Судилось бы ему глотать пыль маршей и маяться во влажных дикунках[71] на полях сражений, если бы не лошади. Они узнали его сами. Случилось это под Грацем. Дедов взвод выкладывал мостовую, он возил на биндюгах[72] щебенку и булыжник. По дороге текла конница. Пережидая заторы, лошадей поили и обтирали. Дед заметил, как молодой драгун-капрал, дергая, тянул к водопою родовитого гнедого рысака. Конь скалил зубы, мотал головой, ронял розовую слюну. Дед не стерпел и вырвал повод из рук мучителя. Вынул удила и оттянул лошадиную губу, приложил ухо к грудине. Рысак сразу присмирел, дружелюбно скосил воспаленный глаз. А дед – с кулаками на капрала, чуть не сбил того с ног. Остановила его плетка майора, налетевшего со стороны. Офицер потребовал объяснений и выслушал приговор возмущенного русина: «С таким обхождением угробите золотого коня.
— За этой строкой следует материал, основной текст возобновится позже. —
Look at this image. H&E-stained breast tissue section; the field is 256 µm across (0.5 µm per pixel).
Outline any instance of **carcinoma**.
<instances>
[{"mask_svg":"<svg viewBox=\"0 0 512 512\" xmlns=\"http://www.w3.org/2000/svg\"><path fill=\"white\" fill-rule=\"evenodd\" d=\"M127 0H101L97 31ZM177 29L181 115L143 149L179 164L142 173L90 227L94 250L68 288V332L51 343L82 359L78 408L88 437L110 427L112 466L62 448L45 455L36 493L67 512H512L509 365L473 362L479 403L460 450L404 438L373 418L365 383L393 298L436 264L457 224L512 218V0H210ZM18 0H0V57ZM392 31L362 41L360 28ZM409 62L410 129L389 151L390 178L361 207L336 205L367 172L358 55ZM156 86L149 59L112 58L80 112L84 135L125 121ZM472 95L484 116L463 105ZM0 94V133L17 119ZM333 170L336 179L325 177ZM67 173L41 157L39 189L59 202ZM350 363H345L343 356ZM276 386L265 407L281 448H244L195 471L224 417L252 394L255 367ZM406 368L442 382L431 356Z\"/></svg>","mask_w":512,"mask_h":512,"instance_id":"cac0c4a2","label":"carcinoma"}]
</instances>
Рот замозоленный, а губы и зубы для скакуна важнее ног… Сердце стучит неровно, то есть у коня – страх…» Майор опустил нагайку и еще о чем-то повыспрашивал. Во время беседы они хорошо поняли друг друга, ибо это был славонский гусарский полк. Славонцы – самые лучшие конюхи в австрийской армаде. Но дед мой был еще лучше, потому что скотину любил больше, чем самого себя.
Драгуны стали над рекой лагерем, а вечером фенрих[73] привел деда в капитанский шатер и сказал: «Приведи себя в порядок, с тобой желает говорить князь славонский, под чьей рукою кавалерия императрицы. Соображай, не урони нашу честь».